Choosing a neighbourhood in Cairo to call home usually depends upon the needs of the family or individual. Couples and singles who will be working downtown might prefer living close to work in Zamalek or Mohandiseen. Those with children generally prefer to live in the El Maadi/ Digla area where the American, British and German schools are located, or in Katimaya or Mirage City, gated communities.

In Cairo, expect to pay a minimum monthly rent of $4,000.00 for a villa and $2,500.00 for an unfurnished or furnished flat with a modern kitchen, three, or more bedrooms and two full baths. Furnished properties often overflow with the landlord's tired, gaudy and uncomfortable rejects. Since new furniture is a bargain and you can have anything made to your specifications at a reasonable cost, you can augment your furnishings with ones you can actually sit on without being propelled across the room.

Mosques dot every neighbourhood.
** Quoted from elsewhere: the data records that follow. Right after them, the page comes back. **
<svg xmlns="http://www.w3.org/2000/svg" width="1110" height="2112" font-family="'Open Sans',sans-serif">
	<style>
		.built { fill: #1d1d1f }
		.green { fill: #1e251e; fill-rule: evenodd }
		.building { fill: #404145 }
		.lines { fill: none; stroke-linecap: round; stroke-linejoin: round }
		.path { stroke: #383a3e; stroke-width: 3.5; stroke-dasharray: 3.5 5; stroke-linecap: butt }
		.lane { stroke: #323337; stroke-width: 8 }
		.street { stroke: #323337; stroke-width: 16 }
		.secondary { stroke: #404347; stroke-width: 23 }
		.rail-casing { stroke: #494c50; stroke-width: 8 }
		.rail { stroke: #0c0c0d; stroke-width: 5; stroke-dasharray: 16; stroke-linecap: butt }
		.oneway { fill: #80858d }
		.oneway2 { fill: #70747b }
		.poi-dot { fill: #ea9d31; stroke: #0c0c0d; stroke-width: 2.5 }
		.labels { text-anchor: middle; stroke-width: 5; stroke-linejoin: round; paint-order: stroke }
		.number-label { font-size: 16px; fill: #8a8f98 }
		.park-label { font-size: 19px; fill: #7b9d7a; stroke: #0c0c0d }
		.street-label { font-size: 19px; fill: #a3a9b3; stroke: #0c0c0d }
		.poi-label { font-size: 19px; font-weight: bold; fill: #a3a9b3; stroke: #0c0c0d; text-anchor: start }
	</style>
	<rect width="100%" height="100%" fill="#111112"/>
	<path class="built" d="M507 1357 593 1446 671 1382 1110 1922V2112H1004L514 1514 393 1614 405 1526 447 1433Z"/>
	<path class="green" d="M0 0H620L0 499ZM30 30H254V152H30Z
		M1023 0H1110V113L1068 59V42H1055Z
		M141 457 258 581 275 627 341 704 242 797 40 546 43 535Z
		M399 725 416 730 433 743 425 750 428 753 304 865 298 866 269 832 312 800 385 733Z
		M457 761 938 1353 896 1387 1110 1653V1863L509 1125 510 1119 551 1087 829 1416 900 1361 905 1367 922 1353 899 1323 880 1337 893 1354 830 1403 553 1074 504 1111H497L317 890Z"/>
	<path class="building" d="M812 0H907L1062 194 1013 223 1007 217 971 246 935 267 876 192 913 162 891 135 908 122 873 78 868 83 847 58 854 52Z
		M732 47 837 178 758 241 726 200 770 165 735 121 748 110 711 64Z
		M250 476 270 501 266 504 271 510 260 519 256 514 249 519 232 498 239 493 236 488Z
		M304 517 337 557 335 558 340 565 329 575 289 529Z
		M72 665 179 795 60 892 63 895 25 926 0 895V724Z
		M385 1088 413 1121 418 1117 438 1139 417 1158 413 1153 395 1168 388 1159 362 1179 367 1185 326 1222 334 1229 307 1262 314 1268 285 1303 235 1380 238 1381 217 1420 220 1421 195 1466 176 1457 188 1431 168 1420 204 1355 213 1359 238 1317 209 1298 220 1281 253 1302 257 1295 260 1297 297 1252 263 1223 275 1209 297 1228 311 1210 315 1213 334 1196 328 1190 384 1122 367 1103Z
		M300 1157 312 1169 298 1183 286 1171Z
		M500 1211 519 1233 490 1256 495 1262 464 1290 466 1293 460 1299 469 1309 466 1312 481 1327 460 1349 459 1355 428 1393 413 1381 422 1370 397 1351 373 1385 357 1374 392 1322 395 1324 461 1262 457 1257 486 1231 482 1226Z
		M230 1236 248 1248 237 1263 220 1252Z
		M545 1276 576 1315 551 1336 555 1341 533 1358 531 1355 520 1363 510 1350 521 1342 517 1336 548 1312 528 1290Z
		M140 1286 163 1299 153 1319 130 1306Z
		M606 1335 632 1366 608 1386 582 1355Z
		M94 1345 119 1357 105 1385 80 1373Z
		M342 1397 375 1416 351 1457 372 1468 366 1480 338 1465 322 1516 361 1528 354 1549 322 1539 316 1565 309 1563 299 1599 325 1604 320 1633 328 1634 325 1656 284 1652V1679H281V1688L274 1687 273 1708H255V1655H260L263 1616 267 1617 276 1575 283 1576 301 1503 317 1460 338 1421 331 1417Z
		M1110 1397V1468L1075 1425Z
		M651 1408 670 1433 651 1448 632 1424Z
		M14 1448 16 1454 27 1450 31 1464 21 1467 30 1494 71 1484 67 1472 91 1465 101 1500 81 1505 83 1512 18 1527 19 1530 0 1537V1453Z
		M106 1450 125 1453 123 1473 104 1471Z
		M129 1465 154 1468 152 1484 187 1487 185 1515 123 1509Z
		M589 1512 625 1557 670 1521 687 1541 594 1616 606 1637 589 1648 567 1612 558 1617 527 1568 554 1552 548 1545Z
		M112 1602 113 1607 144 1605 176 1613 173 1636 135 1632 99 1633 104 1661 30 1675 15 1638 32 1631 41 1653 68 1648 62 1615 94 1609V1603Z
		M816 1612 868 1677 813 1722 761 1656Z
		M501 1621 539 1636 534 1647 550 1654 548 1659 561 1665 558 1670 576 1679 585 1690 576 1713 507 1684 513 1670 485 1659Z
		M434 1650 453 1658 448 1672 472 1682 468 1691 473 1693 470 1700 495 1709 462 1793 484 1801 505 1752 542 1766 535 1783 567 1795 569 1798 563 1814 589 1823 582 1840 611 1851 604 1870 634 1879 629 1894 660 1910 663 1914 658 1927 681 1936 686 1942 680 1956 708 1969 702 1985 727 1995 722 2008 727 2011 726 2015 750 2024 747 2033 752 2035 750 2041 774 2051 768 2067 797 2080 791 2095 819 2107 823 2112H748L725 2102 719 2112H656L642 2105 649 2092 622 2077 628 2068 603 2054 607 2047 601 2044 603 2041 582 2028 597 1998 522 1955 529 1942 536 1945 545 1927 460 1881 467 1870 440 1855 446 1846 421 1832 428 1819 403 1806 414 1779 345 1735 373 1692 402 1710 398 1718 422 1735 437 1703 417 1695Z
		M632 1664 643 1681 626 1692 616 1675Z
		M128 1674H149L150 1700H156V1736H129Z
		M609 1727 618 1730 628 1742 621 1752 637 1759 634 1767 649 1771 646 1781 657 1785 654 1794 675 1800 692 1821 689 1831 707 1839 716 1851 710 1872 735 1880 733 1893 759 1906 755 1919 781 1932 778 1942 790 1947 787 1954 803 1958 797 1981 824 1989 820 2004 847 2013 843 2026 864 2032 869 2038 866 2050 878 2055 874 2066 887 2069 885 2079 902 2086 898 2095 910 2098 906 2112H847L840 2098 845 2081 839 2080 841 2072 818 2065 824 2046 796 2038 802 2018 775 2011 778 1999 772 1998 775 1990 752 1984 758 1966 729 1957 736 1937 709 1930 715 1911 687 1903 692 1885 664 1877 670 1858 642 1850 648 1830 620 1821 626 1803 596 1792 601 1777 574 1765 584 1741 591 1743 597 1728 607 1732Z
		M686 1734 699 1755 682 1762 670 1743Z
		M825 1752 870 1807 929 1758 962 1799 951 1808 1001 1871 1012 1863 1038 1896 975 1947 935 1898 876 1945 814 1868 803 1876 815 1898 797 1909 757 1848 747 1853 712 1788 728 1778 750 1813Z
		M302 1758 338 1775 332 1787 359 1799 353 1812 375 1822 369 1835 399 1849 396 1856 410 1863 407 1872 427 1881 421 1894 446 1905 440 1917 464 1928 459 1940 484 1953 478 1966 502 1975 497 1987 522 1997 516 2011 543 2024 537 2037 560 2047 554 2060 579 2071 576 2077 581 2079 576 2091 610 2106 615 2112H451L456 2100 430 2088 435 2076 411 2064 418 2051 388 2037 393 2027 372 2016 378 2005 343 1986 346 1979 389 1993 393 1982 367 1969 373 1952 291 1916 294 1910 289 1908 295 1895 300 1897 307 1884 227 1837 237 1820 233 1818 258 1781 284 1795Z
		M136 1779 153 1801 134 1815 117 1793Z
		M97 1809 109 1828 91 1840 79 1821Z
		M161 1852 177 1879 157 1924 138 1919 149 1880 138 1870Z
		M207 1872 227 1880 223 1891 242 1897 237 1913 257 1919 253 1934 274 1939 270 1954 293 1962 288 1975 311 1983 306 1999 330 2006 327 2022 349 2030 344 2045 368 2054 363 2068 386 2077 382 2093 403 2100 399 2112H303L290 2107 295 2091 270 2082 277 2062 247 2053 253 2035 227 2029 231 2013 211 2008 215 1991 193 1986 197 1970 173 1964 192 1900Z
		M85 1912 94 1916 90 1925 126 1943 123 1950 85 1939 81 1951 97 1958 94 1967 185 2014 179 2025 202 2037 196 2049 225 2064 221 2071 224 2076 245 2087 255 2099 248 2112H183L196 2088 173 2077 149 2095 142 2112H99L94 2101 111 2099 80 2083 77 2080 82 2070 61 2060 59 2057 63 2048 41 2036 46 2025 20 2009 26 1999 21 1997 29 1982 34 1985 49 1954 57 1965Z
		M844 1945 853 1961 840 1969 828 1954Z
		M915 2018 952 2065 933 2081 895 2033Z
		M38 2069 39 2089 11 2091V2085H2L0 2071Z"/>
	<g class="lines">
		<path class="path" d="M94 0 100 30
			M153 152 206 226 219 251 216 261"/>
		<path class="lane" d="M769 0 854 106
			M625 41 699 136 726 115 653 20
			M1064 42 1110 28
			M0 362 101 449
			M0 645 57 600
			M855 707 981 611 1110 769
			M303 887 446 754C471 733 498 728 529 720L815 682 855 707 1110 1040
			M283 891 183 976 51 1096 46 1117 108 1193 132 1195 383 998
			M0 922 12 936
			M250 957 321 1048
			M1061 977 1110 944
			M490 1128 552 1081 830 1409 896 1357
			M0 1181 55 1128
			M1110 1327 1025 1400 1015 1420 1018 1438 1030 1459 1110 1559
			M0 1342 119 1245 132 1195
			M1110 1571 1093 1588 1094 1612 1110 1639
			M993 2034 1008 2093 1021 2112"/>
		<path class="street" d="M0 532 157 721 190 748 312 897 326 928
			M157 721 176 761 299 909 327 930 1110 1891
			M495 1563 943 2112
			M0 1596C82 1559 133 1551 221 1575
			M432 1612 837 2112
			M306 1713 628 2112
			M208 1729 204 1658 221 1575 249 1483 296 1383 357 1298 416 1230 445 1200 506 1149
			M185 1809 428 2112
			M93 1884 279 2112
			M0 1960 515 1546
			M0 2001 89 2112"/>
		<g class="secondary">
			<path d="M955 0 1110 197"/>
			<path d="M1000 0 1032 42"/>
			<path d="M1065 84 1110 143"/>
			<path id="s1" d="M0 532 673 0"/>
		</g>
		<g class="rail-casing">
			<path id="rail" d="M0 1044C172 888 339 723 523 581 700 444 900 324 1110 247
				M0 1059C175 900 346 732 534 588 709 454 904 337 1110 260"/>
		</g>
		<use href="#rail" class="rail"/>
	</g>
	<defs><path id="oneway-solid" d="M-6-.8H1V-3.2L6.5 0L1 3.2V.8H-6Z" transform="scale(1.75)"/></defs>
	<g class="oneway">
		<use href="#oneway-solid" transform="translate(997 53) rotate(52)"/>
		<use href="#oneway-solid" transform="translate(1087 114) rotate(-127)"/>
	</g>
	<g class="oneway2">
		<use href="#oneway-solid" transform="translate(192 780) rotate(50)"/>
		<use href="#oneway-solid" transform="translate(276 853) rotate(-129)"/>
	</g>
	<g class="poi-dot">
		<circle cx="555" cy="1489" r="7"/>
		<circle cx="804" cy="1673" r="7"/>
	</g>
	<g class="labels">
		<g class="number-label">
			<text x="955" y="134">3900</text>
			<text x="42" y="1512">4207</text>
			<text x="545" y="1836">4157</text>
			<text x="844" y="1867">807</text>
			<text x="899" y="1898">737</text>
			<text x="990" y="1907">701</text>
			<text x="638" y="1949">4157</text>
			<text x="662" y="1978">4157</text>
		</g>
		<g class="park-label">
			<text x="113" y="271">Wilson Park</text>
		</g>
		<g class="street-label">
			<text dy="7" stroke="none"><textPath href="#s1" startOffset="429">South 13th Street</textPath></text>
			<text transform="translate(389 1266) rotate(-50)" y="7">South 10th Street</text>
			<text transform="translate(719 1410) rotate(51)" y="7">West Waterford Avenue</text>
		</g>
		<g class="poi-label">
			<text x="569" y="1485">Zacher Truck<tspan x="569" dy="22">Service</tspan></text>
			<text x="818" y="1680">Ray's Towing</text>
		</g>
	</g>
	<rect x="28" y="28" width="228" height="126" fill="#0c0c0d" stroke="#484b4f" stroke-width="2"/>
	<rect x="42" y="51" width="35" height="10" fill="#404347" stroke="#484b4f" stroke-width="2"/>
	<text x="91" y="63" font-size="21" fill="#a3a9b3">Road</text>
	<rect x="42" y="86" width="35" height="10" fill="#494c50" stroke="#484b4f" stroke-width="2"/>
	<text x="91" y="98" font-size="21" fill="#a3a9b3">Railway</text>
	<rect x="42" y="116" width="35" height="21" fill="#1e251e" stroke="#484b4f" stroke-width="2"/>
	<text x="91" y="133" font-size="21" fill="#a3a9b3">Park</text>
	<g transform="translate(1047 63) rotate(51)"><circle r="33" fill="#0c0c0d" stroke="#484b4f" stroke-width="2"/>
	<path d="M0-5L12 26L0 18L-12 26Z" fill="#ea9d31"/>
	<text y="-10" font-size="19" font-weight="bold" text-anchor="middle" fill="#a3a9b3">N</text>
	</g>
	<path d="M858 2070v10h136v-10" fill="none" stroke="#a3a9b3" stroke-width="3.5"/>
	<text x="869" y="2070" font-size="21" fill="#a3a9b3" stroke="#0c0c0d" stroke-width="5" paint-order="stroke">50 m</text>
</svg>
Five times each day (from predawn to night) the followers of Islam are summoned for prayer from loudspeakers positioned at the top of each mosque. During the month of Ramadan, they're turned up to full capacity. To avoid being blown out of bed each morning, before signing a lease, go by the property at a time that coincides with the duration of a prayer call to check the sound level from inside the property. Because the streets are quiet then, remember prayer calls will be even louder at dawn.

No matter what the real estate agent or owner tells you about completion dates, do not lease a property that is unfinished or in a building containing units that have not been finished. Everything is made of cinderblock. To create living space, sledge hammers are required and workmen will wield them from dawn to dusk. The vibrations, noise and construction debris that will find their way into your home and body are not conducive to a happy adjustment or maintaining your sanity.
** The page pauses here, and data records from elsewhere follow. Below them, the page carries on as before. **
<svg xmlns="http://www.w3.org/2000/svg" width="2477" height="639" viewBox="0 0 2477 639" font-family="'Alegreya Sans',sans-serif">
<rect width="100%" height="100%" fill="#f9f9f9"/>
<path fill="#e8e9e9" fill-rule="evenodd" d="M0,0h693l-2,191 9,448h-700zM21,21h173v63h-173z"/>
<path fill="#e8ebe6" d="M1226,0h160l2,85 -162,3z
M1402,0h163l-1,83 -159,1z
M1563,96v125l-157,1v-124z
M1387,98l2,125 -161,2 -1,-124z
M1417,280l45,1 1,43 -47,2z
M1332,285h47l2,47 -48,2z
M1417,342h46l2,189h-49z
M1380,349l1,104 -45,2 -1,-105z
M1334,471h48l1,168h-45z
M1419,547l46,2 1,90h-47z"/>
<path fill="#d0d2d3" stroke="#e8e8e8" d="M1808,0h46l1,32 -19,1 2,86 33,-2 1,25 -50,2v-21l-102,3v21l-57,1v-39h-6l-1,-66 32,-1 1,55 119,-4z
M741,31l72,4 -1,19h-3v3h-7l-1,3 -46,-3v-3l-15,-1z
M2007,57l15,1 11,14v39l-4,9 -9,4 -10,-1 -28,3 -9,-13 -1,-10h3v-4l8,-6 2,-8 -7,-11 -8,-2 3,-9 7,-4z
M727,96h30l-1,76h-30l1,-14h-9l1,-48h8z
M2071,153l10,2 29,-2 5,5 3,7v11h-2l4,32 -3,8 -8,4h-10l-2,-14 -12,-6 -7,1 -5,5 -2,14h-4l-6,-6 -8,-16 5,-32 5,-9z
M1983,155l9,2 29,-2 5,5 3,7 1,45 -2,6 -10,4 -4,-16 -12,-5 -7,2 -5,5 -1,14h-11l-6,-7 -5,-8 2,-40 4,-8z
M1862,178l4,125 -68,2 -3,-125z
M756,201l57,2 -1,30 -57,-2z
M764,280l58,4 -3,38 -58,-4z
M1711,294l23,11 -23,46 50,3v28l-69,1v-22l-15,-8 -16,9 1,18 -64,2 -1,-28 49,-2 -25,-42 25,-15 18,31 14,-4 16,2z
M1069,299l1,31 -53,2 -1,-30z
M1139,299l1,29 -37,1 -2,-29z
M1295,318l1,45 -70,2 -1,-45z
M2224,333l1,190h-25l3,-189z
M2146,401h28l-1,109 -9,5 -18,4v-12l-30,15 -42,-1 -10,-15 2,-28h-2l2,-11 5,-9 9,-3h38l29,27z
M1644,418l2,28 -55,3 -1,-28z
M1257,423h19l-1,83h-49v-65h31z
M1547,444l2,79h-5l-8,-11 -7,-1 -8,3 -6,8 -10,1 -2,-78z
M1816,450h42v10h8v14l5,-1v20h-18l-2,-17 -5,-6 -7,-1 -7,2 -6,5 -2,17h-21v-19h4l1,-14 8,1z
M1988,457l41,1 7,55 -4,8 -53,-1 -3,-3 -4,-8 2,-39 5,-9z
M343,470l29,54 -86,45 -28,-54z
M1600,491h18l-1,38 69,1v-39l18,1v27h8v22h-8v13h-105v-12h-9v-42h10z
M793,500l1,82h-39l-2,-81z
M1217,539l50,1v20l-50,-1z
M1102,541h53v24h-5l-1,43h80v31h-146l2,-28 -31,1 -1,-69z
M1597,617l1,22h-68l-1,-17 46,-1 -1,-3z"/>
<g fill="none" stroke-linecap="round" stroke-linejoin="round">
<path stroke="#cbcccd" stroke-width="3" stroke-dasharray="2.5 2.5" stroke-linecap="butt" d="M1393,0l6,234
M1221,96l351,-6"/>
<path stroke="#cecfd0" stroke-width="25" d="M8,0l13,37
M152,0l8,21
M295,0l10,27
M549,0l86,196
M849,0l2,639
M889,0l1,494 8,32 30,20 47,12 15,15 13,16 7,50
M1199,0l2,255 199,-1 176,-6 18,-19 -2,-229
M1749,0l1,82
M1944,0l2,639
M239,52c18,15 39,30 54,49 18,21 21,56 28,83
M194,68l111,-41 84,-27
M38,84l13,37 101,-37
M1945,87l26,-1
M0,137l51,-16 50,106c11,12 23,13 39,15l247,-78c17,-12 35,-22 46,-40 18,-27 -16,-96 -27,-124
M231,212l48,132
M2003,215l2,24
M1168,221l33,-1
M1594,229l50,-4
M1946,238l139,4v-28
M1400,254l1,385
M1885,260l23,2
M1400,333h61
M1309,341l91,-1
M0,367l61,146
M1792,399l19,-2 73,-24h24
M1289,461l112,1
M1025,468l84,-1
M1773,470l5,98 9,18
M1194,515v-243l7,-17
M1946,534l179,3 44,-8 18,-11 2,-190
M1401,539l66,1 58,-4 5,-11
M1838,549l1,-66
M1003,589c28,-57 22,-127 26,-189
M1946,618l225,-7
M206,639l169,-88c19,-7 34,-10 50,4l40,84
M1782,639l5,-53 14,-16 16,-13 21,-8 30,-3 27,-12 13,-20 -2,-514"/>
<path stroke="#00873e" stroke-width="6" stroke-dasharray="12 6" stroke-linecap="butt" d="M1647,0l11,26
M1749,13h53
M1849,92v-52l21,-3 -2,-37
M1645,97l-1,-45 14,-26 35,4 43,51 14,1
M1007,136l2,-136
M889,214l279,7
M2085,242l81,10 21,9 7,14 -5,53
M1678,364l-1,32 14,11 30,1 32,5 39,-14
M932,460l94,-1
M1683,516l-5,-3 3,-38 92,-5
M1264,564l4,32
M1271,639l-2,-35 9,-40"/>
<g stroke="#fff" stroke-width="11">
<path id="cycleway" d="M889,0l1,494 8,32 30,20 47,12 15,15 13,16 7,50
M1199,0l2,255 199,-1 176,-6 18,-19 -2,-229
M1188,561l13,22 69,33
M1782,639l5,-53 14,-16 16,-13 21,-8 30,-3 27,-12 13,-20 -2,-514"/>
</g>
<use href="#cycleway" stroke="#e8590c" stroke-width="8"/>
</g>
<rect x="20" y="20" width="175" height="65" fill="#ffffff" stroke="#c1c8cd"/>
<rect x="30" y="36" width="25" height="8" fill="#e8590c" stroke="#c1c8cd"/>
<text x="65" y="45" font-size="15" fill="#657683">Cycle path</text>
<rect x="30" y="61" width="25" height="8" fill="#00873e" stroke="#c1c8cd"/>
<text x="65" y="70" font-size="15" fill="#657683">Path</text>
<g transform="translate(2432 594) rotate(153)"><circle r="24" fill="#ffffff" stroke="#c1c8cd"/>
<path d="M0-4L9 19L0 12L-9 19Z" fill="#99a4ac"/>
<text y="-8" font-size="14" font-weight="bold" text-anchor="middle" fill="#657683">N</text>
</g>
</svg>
If you have a dog and your budget doesn't allow for a villa, you might want to consider leasing a ground floor flat with a government yard. There are few places to walk a dog and some domesticated animals have been poisoned by tainted food left out by those intent upon eradicating the homeless dog and cat population.

Every building comes with a bawaab who is employed by the landlord. A bawaab will carry packages, wash your car each morning, escort visitors to your door, keep the common areas of the building clean, gather the trash, and snoop for the landlord. A landlord will generally pay them only 1-200LE per month. They depend upon the generosity of tenants for monthly baksheesh. Providing a package of meat on occasion is also appreciated.

Any kind of help you need, whether full-time, live-in, or part-time is available at a very reasonable price. Due to the Egyptian penchant for doing things their way, it is important to work with your housekeeper, driver, nanny, or gardener to show them how you want things done. You'll have to do this often until they understand that you won't back down. Filipino and African help is available at a higher price.